Comes along a general retired from the Bolivian military in the recent news (June, 2017), who says that the Cuban communist leadership had tired of Che Guevara, and were just as happy to get rid of him. Thus the support for his Central American escapades. They figured he would not likely survive guerrilla war in the Americas, leaving them with a win-win. The somewhat too charismatic Che will live on in inspiring memory while the real Che, lately becoming a headache, would be eliminated.

Who tells the story, who first reaches our ears with something we want to believe?

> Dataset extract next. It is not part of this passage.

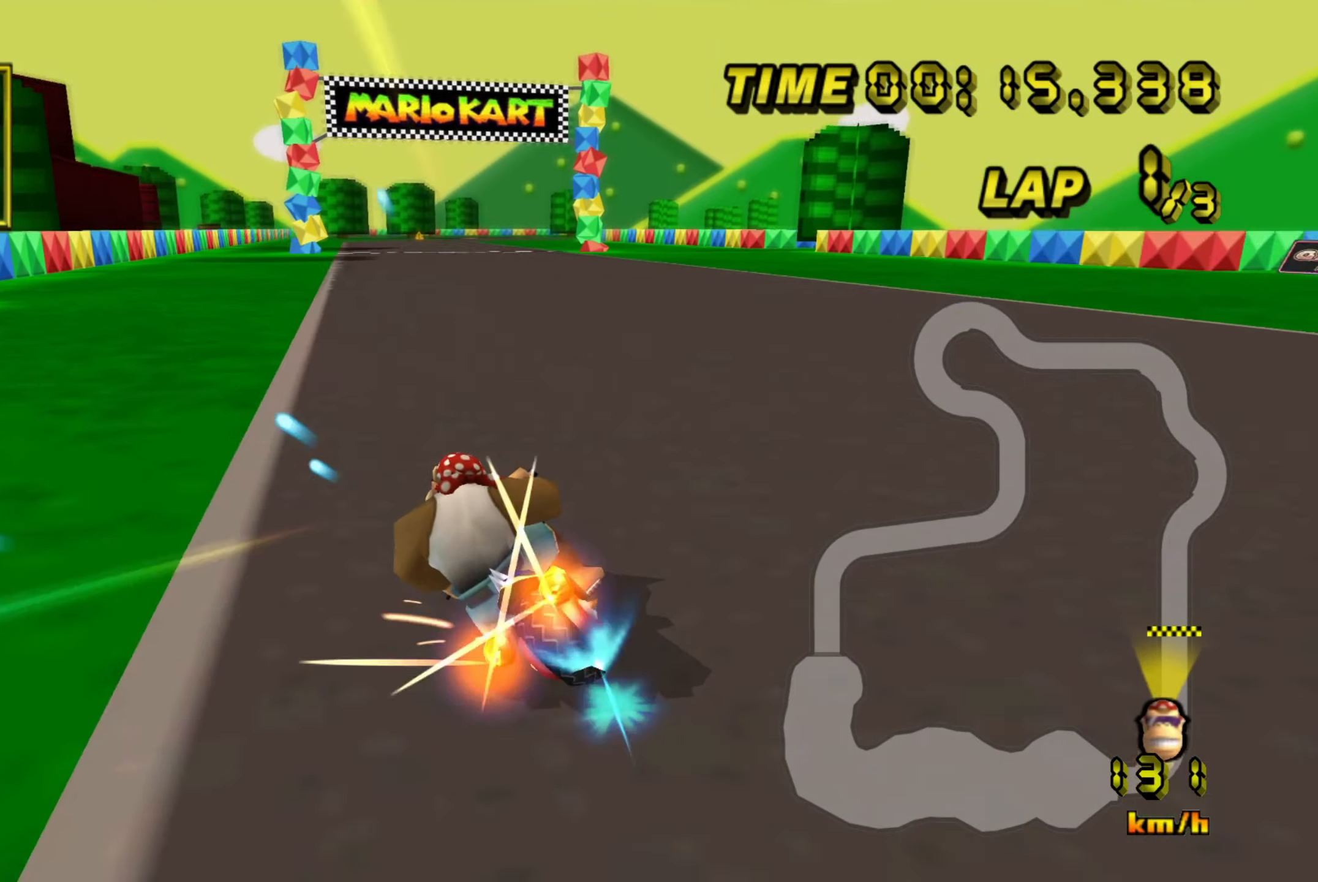
{"buttons": ["A"], "left_stick": "center", "events": [[34, "left_stick", "center"], [167, "left_stick", "right"], [384, "left_stick", "center"]]}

Guevara was clearly more charismatic than either of the Castro brothers, and his media star was rising. He spoke at the United Nations, he was interviewed on the major US television shows, Face the Nation and the rest. He was tele-photogenic and he knew it, a Jack Kennedy among these fiery Marxists. If someone like that, an Argentinian turned Cuban, diverts interest from Cuban homegrown revolutionaries, that’s a problem.

There were other problems. In one speech, Che openly criticized the Soviet Union, which had already become Cuba’s financial lifeline. He was becoming impetuous, quick to pull the trigger on new revolutionary action even before the gains of existing campaigns were solidified. Off to the Congo to fight, he was believed killed there, but survived, and his legend kept growing.

Then Che went to fight for the peasants in Bolivia, with more zeal than realistic planning. Did he and Fidel agree it was high time for him to go, to wage foreign campaigns? His biographer, Jon Lee Anderson, suggests that Fidel was more than ready for Che’s exit. The retired General Prado Salmon adds an emphasis, that the Cuban leadership “rid themselves of him,” that slaps us in the face with its candor.

But, are we sure that’s an honest assessment, not part of the push-back against the Guevara legend and charisma? How would the general, or anyone else outside of Cuba’s inner circle truly know their thinking?

Che, captured alive, was killed by the Bolivian military in October of 1967—and precisely what role the American CIA played in the execution stands as one of the mysteries within the overall intrigue of Che’s story.

Another mystery, the resting place of his bones, was solved by Anderson as he interviewed Bolivian soldiers there at the time. An expedition to the site revealed Guevara’s remains, and those of several others. It’s not uncommon in the wake of political turbulence. We scratch the surface for evidence of one political killing, only to find more buried brutality.

Young students of history and mystery, who only know Guevara as the front of a tee-shirt, might do well to go back and watch film footage from the times. Sitting there for interviews, preternaturally handsome, he charmed even if you don’t understand his long responses, in Spanish, to political questions. Angel or devil, depending on point of view.

How someone like Che could be alternately so very charming, and yet so deeply threatening, speaks to the corner of our psyche that harbors the greatest mystery of all.